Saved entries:
* * * *
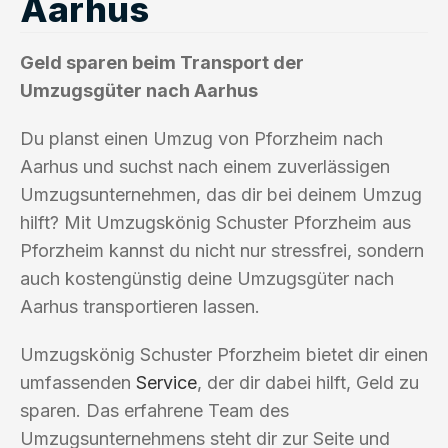
Aarhus
Geld sparen beim Transport der
Umzugsgüter nach Aarhus
Du planst einen Umzug von Pforzheim nach
Aarhus und suchst nach einem zuverlässigen
Umzugsunternehmen, das dir bei deinem Umzug
hilft? Mit Umzugskönig Schuster Pforzheim aus
Pforzheim kannst du nicht nur stressfrei, sondern
auch kostengünstig deine Umzugsgüter nach
Aarhus transportieren lassen.
Umzugskönig Schuster Pforzheim bietet dir einen
umfassenden
Service
, der dir dabei hilft, Geld zu
sparen. Das erfahrene Team des
Umzugsunternehmens steht dir zur Seite und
* * * *
▶ **TASK INSTRUCTIONS**: Please list each line in the listing that contains the word "einen". Case counts.

▶ **YOUR SOLUTION**:
Du planst einen Umzug von Pforzheim nach
Umzugskönig Schuster Pforzheim bietet dir einen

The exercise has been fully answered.